Изя был не согласен - его идолом было правильное проживание. Он согласился с Изей в праве на такое проживание, но тоже не смог объяснить, как оно достигается. Вино тем временем подошло к концу - долго ли можно пить ноль семь портвейна? Не так уж... Тем более ночью на вокзале. Пошли к Матвееву и взяли еще. Водки. Много. А с водки у него что-то сдвигалось, что-то меняло его, куда-то пропадали пассажиры в метро и грязь на автобусных остановках, везде загорался зеленый и начинала звучать тихая светлая музыка.

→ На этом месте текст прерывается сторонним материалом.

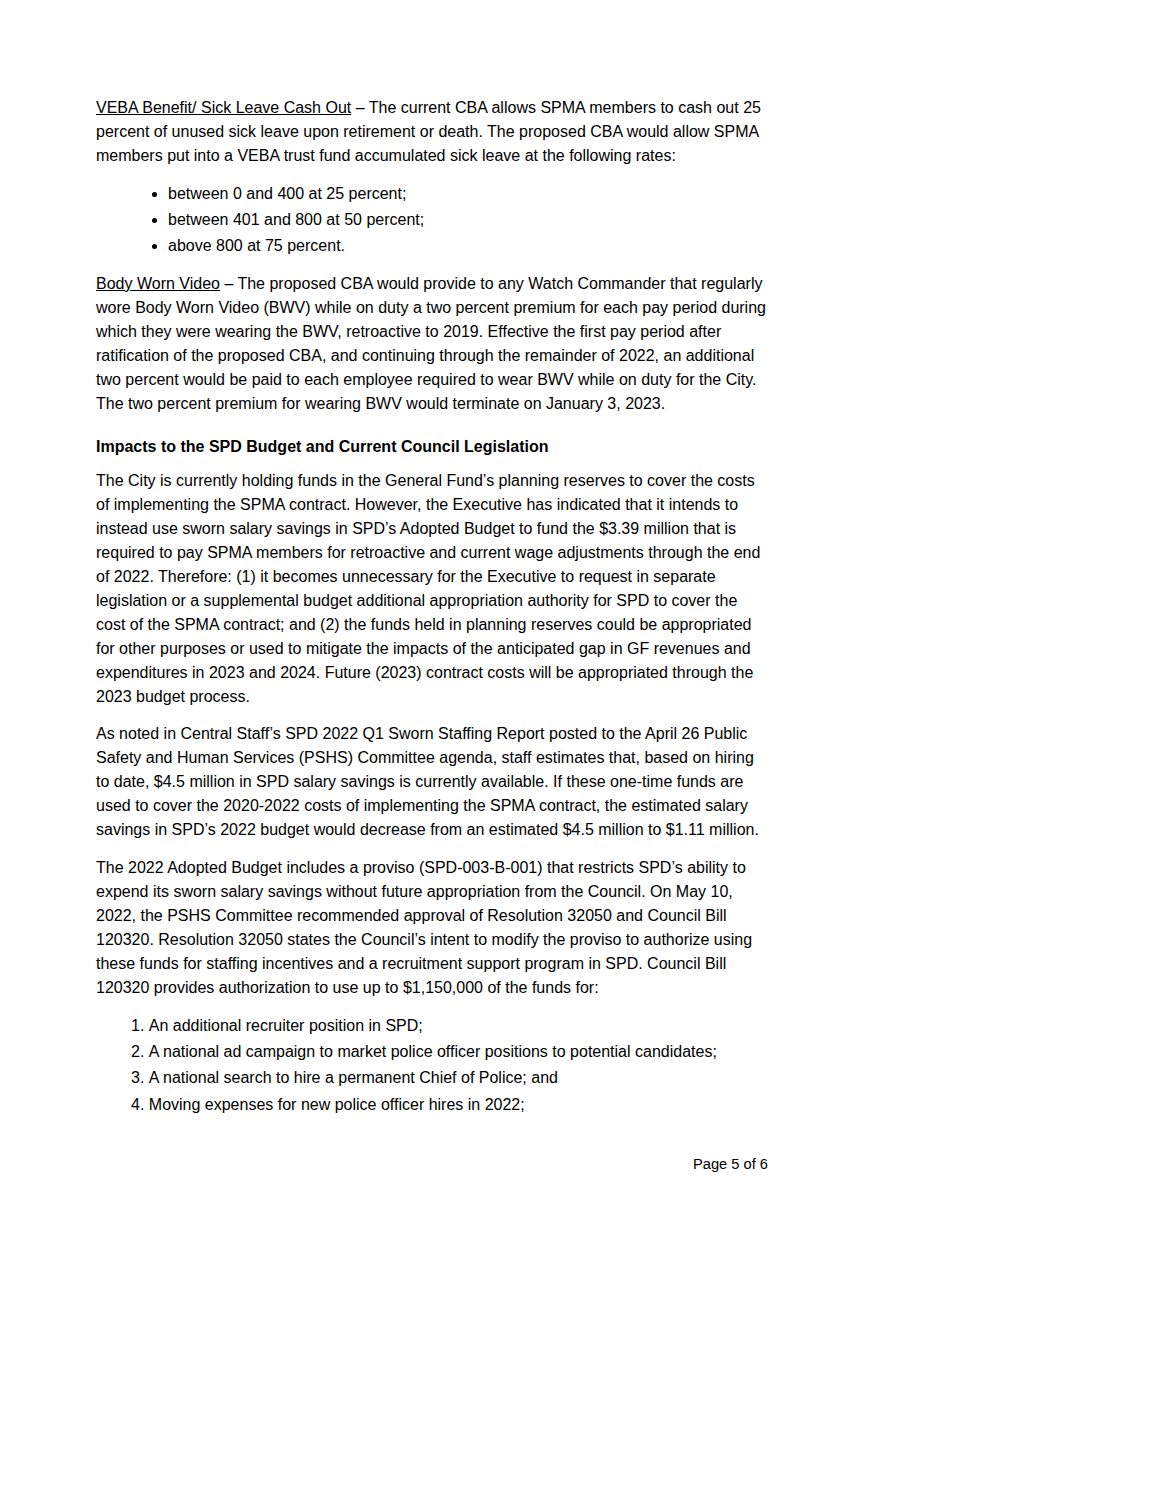VEBA Benefit/ Sick Leave Cash Out – The current CBA allows SPMA members to cash out 25 percent of unused sick leave upon retirement or death. The proposed CBA would allow SPMA members put into a VEBA trust fund accumulated sick leave at the following rates:
between 0 and 400 at 25 percent;
between 401 and 800 at 50 percent;
above 800 at 75 percent.
Body Worn Video – The proposed CBA would provide to any Watch Commander that regularly wore Body Worn Video (BWV) while on duty a two percent premium for each pay period during which they were wearing the BWV, retroactive to 2019. Effective the first pay period after ratification of the proposed CBA, and continuing through the remainder of 2022, an additional two percent would be paid to each employee required to wear BWV while on duty for the City. The two percent premium for wearing BWV would terminate on January 3, 2023.
Impacts to the SPD Budget and Current Council Legislation
The City is currently holding funds in the General Fund’s planning reserves to cover the costs of implementing the SPMA contract. However, the Executive has indicated that it intends to instead use sworn salary savings in SPD’s Adopted Budget to fund the $3.39 million that is required to pay SPMA members for retroactive and current wage adjustments through the end of 2022. Therefore: (1) it becomes unnecessary for the Executive to request in separate legislation or a supplemental budget additional appropriation authority for SPD to cover the cost of the SPMA contract; and (2) the funds held in planning reserves could be appropriated for other purposes or used to mitigate the impacts of the anticipated gap in GF revenues and expenditures in 2023 and 2024. Future (2023) contract costs will be appropriated through the 2023 budget process.
As noted in Central Staff’s SPD 2022 Q1 Sworn Staffing Report posted to the April 26 Public Safety and Human Services (PSHS) Committee agenda, staff estimates that, based on hiring to date, $4.5 million in SPD salary savings is currently available. If these one-time funds are used to cover the 2020-2022 costs of implementing the SPMA contract, the estimated salary savings in SPD’s 2022 budget would decrease from an estimated $4.5 million to $1.11 million.
The 2022 Adopted Budget includes a proviso (SPD-003-B-001) that restricts SPD’s ability to expend its sworn salary savings without future appropriation from the Council. On May 10, 2022, the PSHS Committee recommended approval of Resolution 32050 and Council Bill 120320. Resolution 32050 states the Council’s intent to modify the proviso to authorize using these funds for staffing incentives and a recruitment support program in SPD. Council Bill 120320 provides authorization to use up to $1,150,000 of the funds for:
An additional recruiter position in SPD;
A national ad campaign to market police officer positions to potential candidates;
A national search to hire a permanent Chief of Police; and
Moving expenses for new police officer hires in 2022;
Page 5 of 6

Знаешь, дантист, если меня изберут главным, что я сделаю? Я залезу на высокую трибуну, прищурю глаз, левую руку вверх, ладонью вперед, угомоню народное море. И в полной, внимающей тишине громогласно, с тысячекратным эхом и троекратным ура прошепчу: Спасибо, милые мои. Но я не хочу вас. Я не хочу ответственностей. Поэтому я отказываюсь от своего поста в пользу беженцев и неимущих. А сам лучше пойду пивка выпью.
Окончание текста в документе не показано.